Sometimes, like last night, I wish I could make noise that big, and really throttle it out on a guitar with three other people, bang bang bang and explode at the mic, and not just come home to stroke these petty words and fumble about with adjectives. It's the difference between attacking emotions with a jackhammer or prying them apart with tweezers. Catharsis comes slowly with sentences. It's overwhelming and all at once with music. Song is visceral. Writing is cognitive. Although it's always the first place I turn, some nights words offer me no release.

The opener was Dawn Landes, who also played at TT's, although I didn't have a chance to listen then. Last night I was captivated by her. My mind state plays such an important part in how I experience a band, a show… I went last night to be saved, like I said. I wandered into that club feeling broken and torn open, begging for some sign of hope. And this girl -- tiny, pixielike -- takes the mic with the voice of a silver studded dove, delicate and resilient, innocent but bruised. I immediately knew she wasn't going to be one of the whiney girlie singersongerwriters that have glutted the Cambridge market. She was different.

Her sound was haunting, ethereal, discordant. The guitar was so sparse; if you didn't listen carefully, you'd miss the jangling rhythms. I realized instantly that the music was bigger in her head; we weren't getting to hear the whole song. There was a symphony going on in that mind of hers, and we were privy only to a few finger-plucked bass notes. I was enchanted. These were love songs, but not of the painfully overdone somebody done me wrong variety. They felt like poking a dead thing with a stick, wanting to examine its horror but not touch it with your own hands. She was secure in her pain. Her music said, look, I'm fragile, I'm about to break, and you can watch if you want, but I'm okay. I've done this before. I may explode, but I can clean up my own mess. And there was so much strength and beauty in that.

Either I identified with her, or I'm projecting.
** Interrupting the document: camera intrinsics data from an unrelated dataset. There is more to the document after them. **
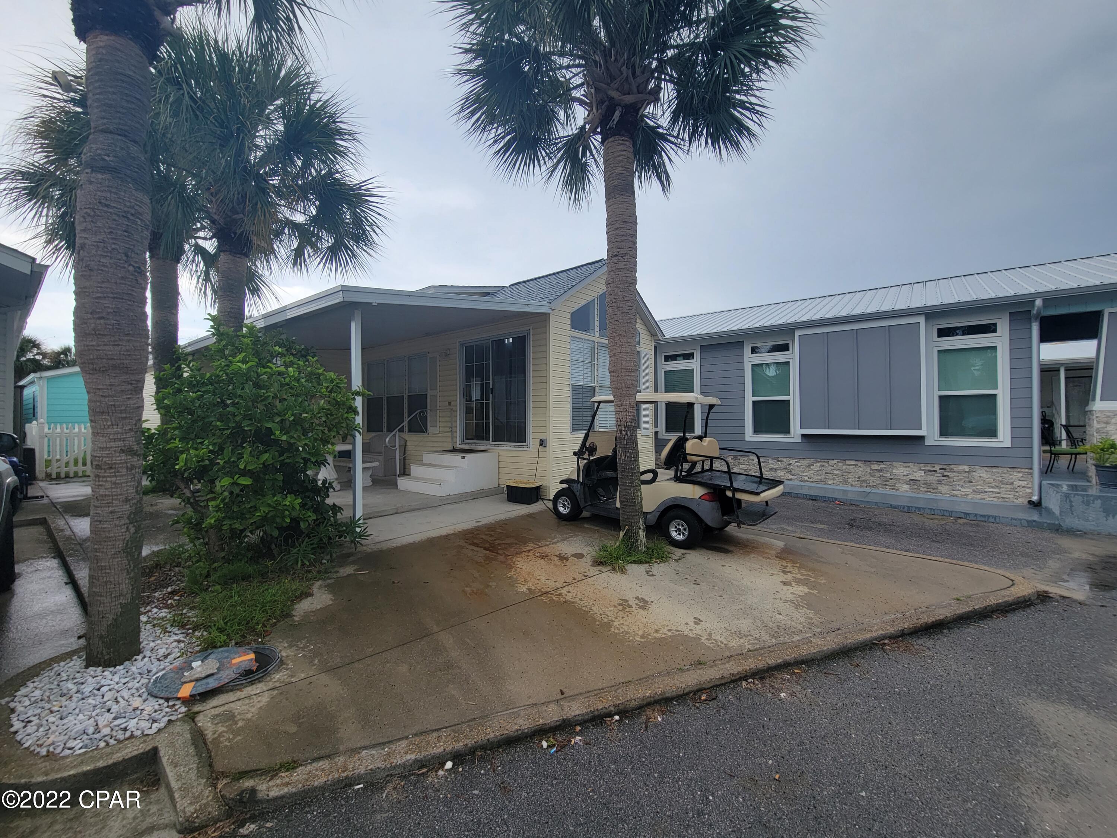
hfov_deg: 106.2
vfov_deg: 89.9
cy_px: 419
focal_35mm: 13
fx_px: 419
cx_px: 558
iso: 50
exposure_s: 1/526
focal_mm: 2.2
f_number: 2.2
Maybe a little of both.

The Damnwells came out and I was already prepped and practically sobbing. I had instant smiles of gratitude for them. Smiles in the thanks for kicking my ass I need it tonight way. I was grateful to be feeling someone else's pain for a change. They are passionate, without pretension or irony. I want to climb inside their music and run around. At the end of the first song, the lead singer snapped something and apologized afterward. "We're a rock and roll band, so shit breaks all the fucking time." I think that's when I realized I wanted to make him breakfast.

A good show will always give me perspective. By taking me out of my head, I can look down at what's going on. Everything becomes right-sized. I'm reminded of this song an ex of mine put on a mix tape -- a techno song, and the sample in the beginning said, "There's the story about the bug that lived in the Oriental carpet. He had no idea how beautiful the carpet was. He just roamed around inside, never looking any higher, unaware of the beautiful colors and designs, unaware that there was a perfect pattern to everything. The reason we're here tonight is to get you up and above, above your bug's eye view. " A good show does that for me.

Maybe it's because sometimes I get in the present moment too deeply, get too absorbed in whatever problem du jour I'm picking at and dissecting, and I become unable to see movement. And in a song, there can be so much movement. Especially a break up song. Because before breaking up, there was a whole love affair, and it was intense enough to write a song about it ending. And apparently he's still breathing. It reminds me that people move on. We survive.

I was distraught enough last night to forget my camera, which is a bad sign. I wish I had pictures. I wish you could see them filling that stage with bare intensity. I wish you could see that half the band could stand on each other's shoulders and still not see eye-to-eye with me at six feet tall. I wish you could see what got me above that rug last night.